**Work instructions**
Summarize the forum thread below in two sentences.

**Exercise text**

# Carthago e-line 49I - general advice needed by newcomer



## HeatherChloe (Oct 18, 2009)

Hi there - thanks for reading my post.

I recently hired a motorhome and travelled in Europe for six weeks with my dog. I hired a Chausson Welcome 95. 

I know that I wanted the fixed bed, and a spare bed for visiting friends, but I found the toilet / shower too tight for a long trip - okay for weekends. 

I went to the motorhome show yesterday and looked at EVERYTHING. I loved the shower and toilet combination on the Carthago motorhome and the quality of the e-line and fell in love with it. 

I've put down a deposit and need to decide this week whether to go ahead with the purchase, and it's a lot of money, so need some help from experts in making the decision. 

My concerns are:

It's 7.4m long - is that too long? The Chausson was 6.3 and that was fine - I'm comfortable driving with that, but would 7.4 be very difficult? 

Where will I keep it? I can't get a residents' parking permit for a vehicle more than 6m long, so I would need storage. I am in central London and would be happy to take a train to the van and never have it at home at all - but will I find somewhere? Would I be likely to jump on the train and take off in the van on a whim? Or would the distance away be offputting and lead to me not using it? 

Are there enough sites open all year round for me to use it in the winter too? Nice place to go to?

Can I use it other than on sites? Park up places? Is that illegal? Or Safe?

Is owning a van a lot of hassle? Or not too bad? 

I felt I knew exactly what I wanted, and this van I think fits everything I want, but it's such a lot of money that I'm a bit scared.

Does anyone have any idea how best to negotiate the price downwards? I'm buying the show van from the show. 

Just some helpful comments for a new comer would be great.


----------



## erneboy (Feb 8, 2007)

Go for it you will not notice the difference in length. Storage will require some research. Plenty of places to go all year round. Lovely van, you can not take your money with you, we are spending ours. Enjoy, Alan.


----------



## Sonesta (May 10, 2005)

**Source data**
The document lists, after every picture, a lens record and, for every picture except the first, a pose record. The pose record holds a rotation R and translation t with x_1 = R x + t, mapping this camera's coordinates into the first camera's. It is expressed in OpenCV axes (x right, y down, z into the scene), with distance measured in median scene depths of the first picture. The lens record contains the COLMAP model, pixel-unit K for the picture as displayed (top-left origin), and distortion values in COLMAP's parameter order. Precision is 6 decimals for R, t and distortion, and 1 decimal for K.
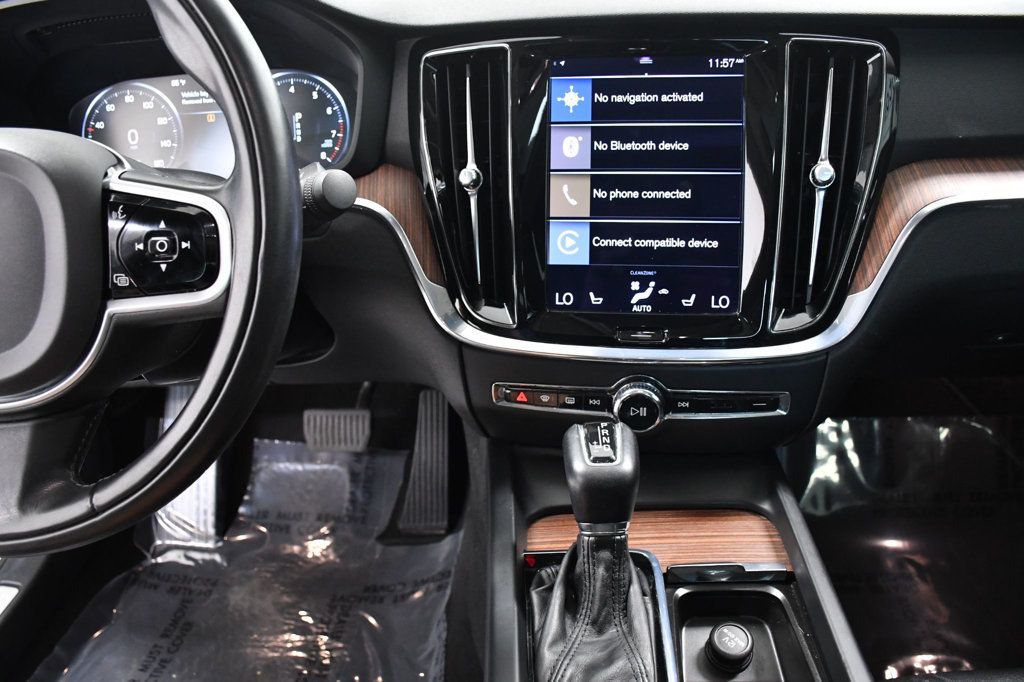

**Result of this exercise**
A newcomer who hired a Chausson Welcome 95 for six weeks in Europe has put down a deposit on a 7.4 m Carthago e-line show van. The newcomer asks about driving the extra length, storage in central London, winter sites, parking off sites, the hassle of ownership and negotiating the price down, and one reply urges going ahead, saying the difference in length will not be noticed, storage will need research and there are plenty of places to go all year round.